[Selected excerpt]
····················

IN May1940 Anthony Eden made a historic broadcast appealing for volunteers to help defend Britain against the threat of German invasion.

The Ilkley Gazette recorded: “The response to the appeal was electric, for even before the speech was finished men were on their way to register their names.”

By July, nearly 1.5 million men had signed up to the Home Guard - or ‘Dad’s Army’. Over the course of the war they played a crucial role, including bomb disposal and manning anti-aircraft artillery - and more than 1200 of them lost their lives in the line of duty. Finally with the threat of invasion over, the Home Guard was stood down on December 3, 1944.

The Gazette recorded: “Throughout the country final parades are to take place, words of appreciation and farewell spoken, and the units dismissed. During the day, over the radio, His Majesty the King is to voice his personal thanks, and those of his people, for loyal and devoted service rendered.

“In order to appreciate fully the efforts of this great army of home defenders, we must recollect the dark and grave hour that called them into being. France had just fallen, the evacuation at Dunkirk had taken place, and we as a nation stood alone against a tremendously powerful and arrogant foe. Our enemy was armed to the teeth and the threat of invasion imminent.

“It was an hour of supreme crisis, which put to the test the moral fibre and strength of our people.”

All these Home Guard photographs are from the archives of Aireborough Historical Society.

····················

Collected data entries
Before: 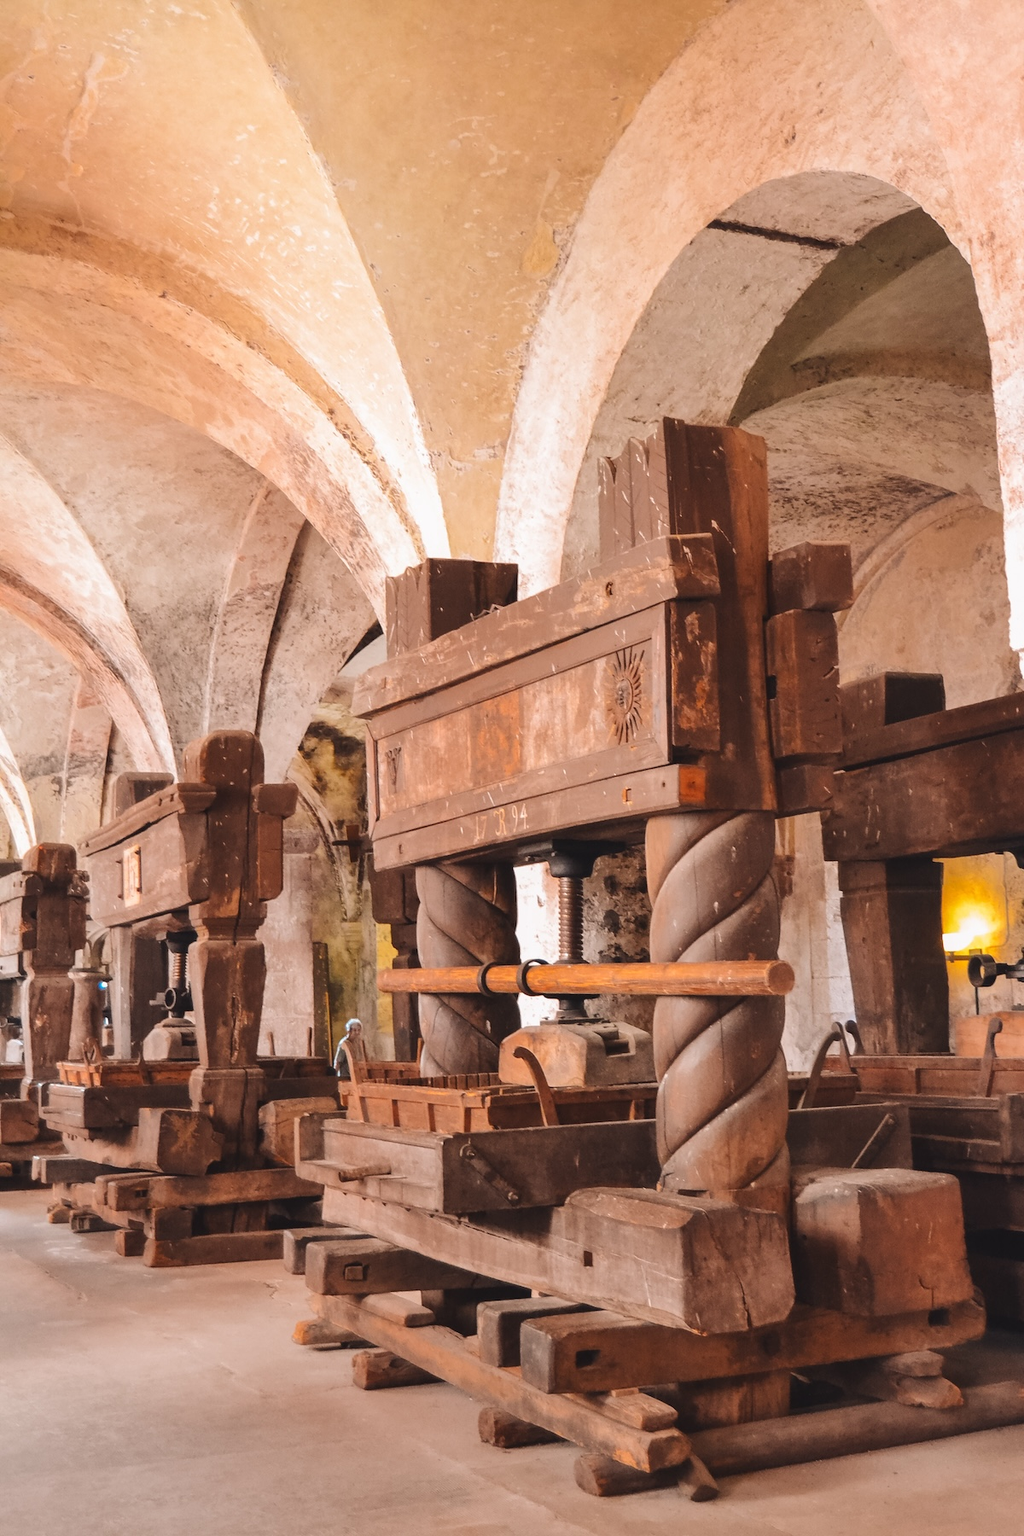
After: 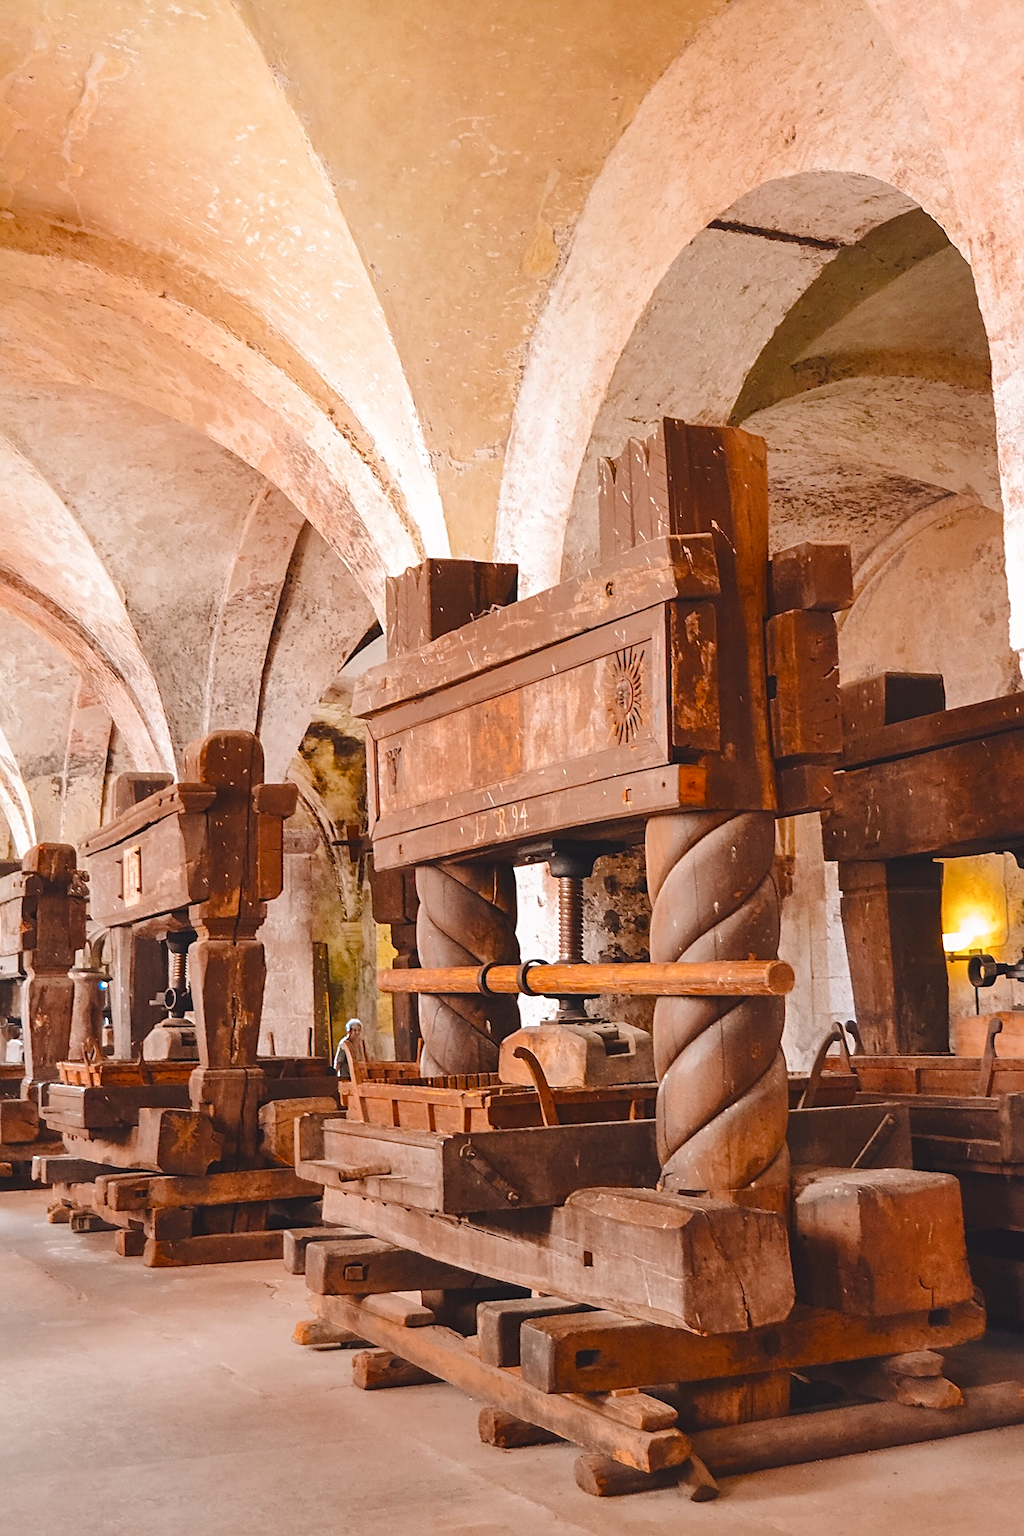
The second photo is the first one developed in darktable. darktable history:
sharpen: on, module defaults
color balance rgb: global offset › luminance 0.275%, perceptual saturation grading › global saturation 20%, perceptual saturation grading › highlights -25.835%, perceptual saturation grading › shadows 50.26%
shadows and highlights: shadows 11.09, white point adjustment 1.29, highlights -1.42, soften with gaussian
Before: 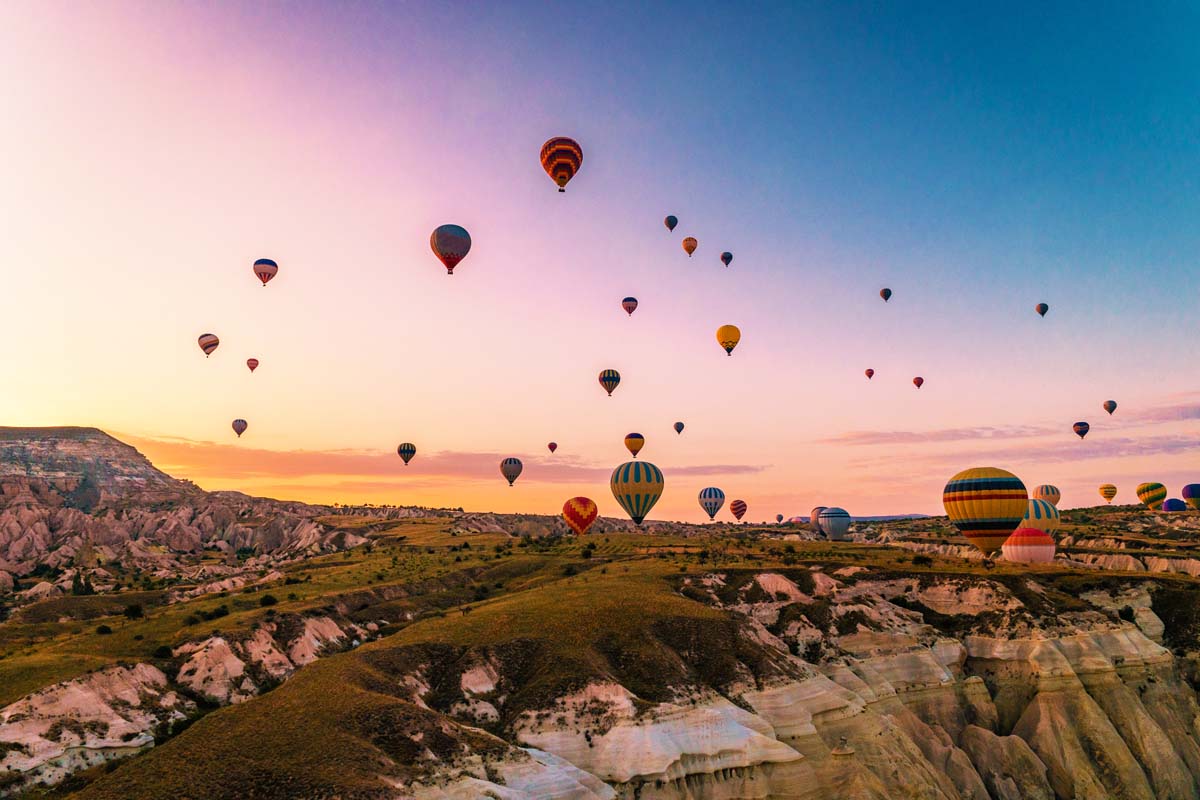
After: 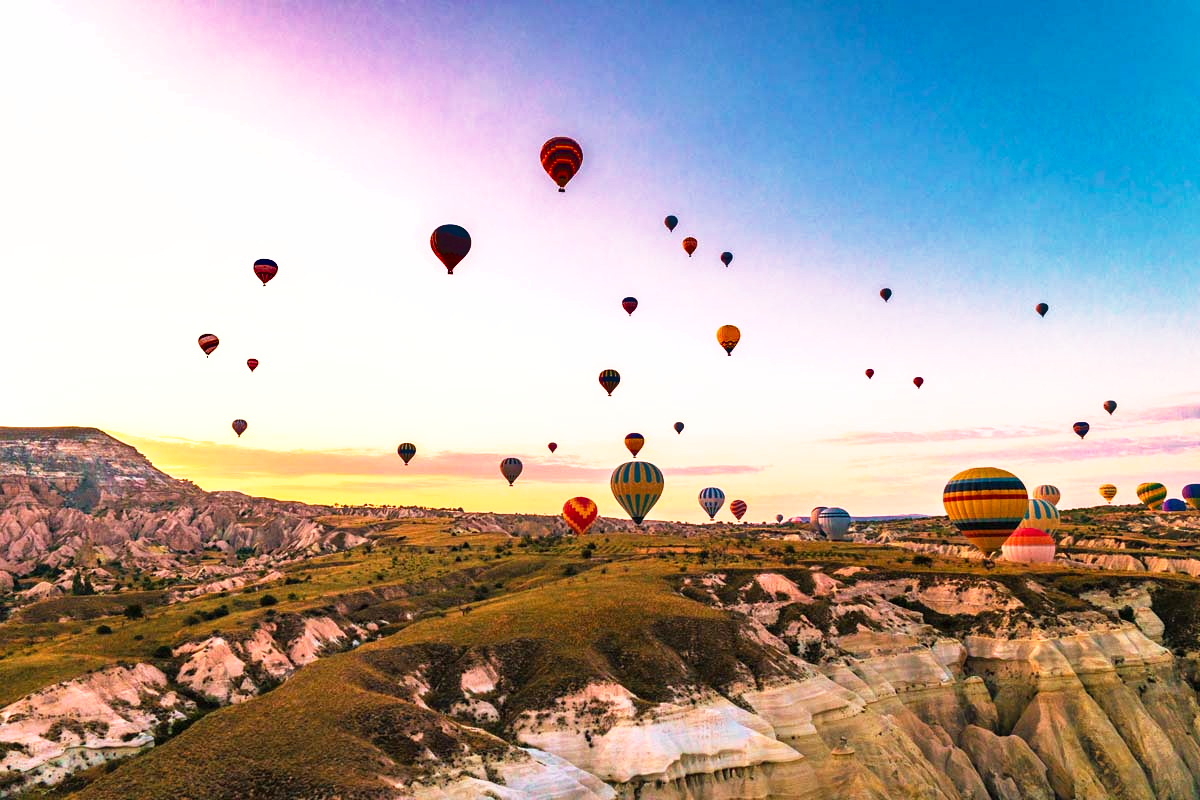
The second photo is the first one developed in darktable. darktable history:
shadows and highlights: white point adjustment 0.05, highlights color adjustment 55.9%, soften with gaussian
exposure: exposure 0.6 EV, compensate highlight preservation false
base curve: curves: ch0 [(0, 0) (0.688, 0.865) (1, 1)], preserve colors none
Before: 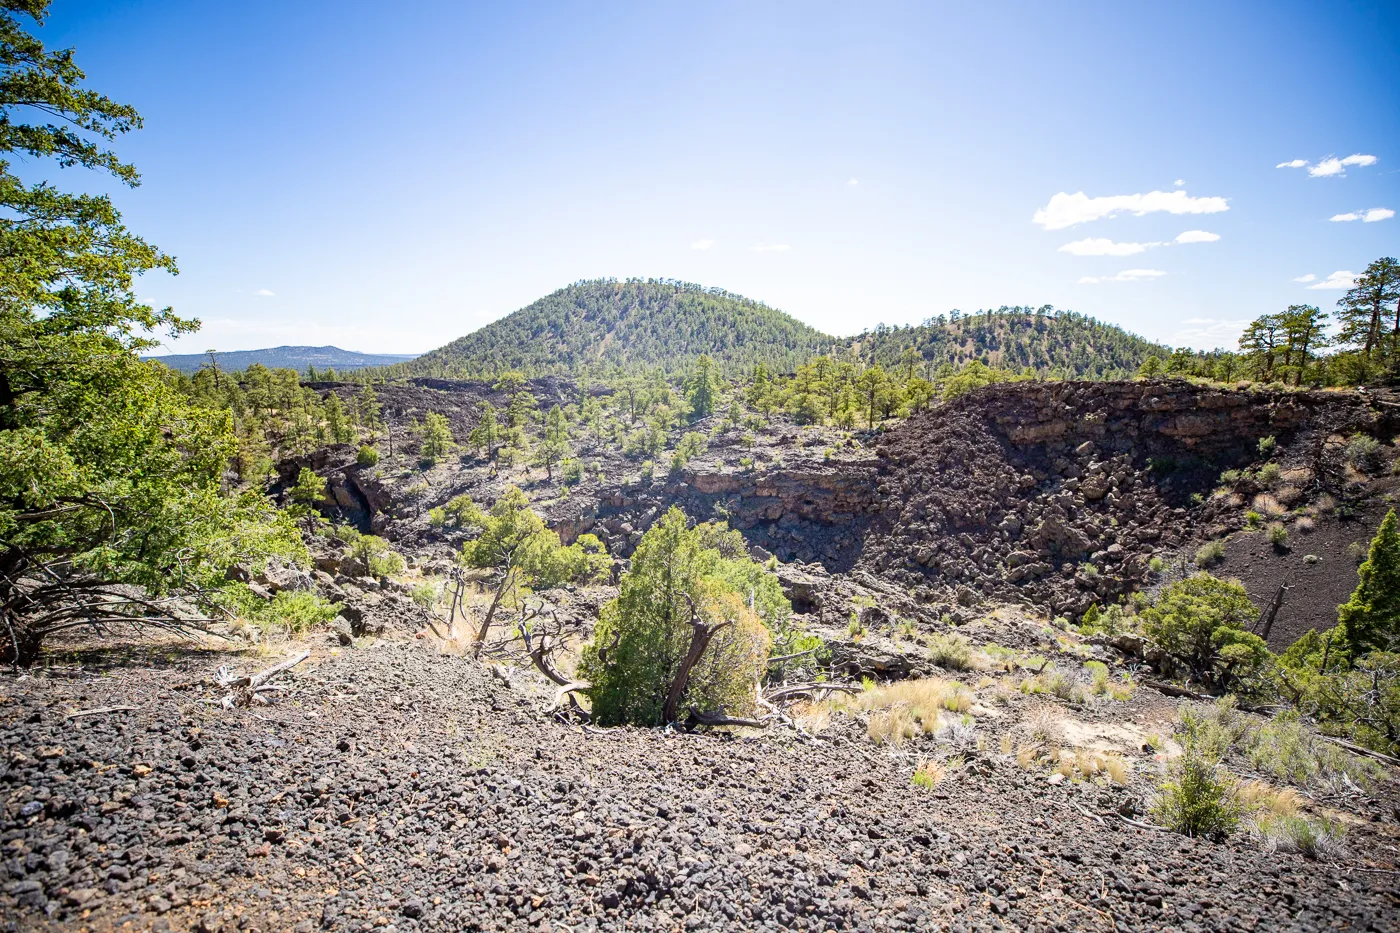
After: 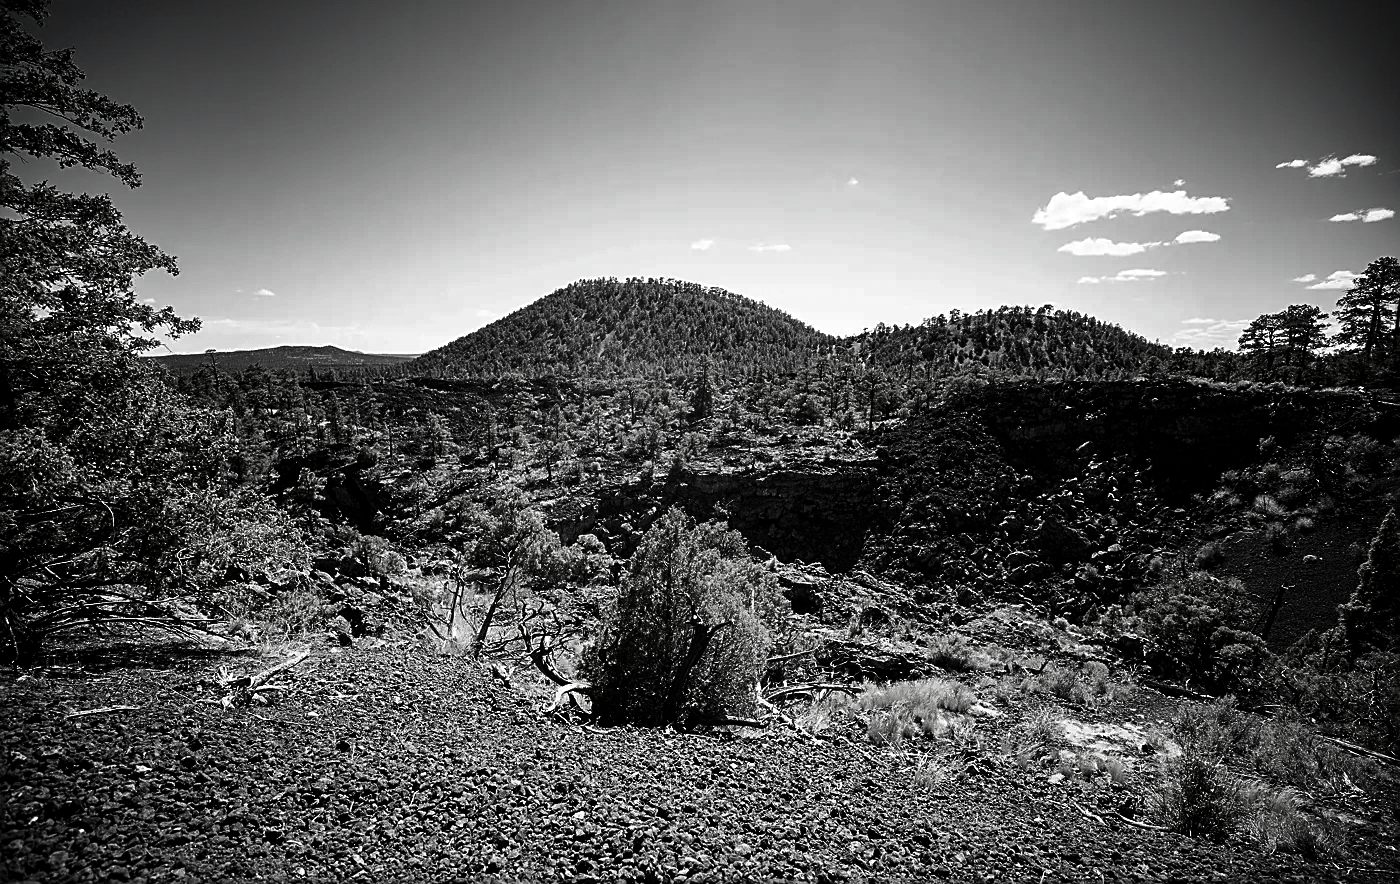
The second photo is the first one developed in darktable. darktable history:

····················

[What is needed]
Write out the part of the Home Guard article above starting at "The Ilkley Gazette" and ending at "December 3, 1944.", word for word.

[Answer to this exercise]
The Ilkley Gazette recorded: “The response to the appeal was electric, for even before the speech was finished men were on their way to register their names.”

By July, nearly 1.5 million men had signed up to the Home Guard - or ‘Dad’s Army’. Over the course of the war they played a crucial role, including bomb disposal and manning anti-aircraft artillery - and more than 1200 of them lost their lives in the line of duty. Finally with the threat of invasion over, the Home Guard was stood down on December 3, 1944.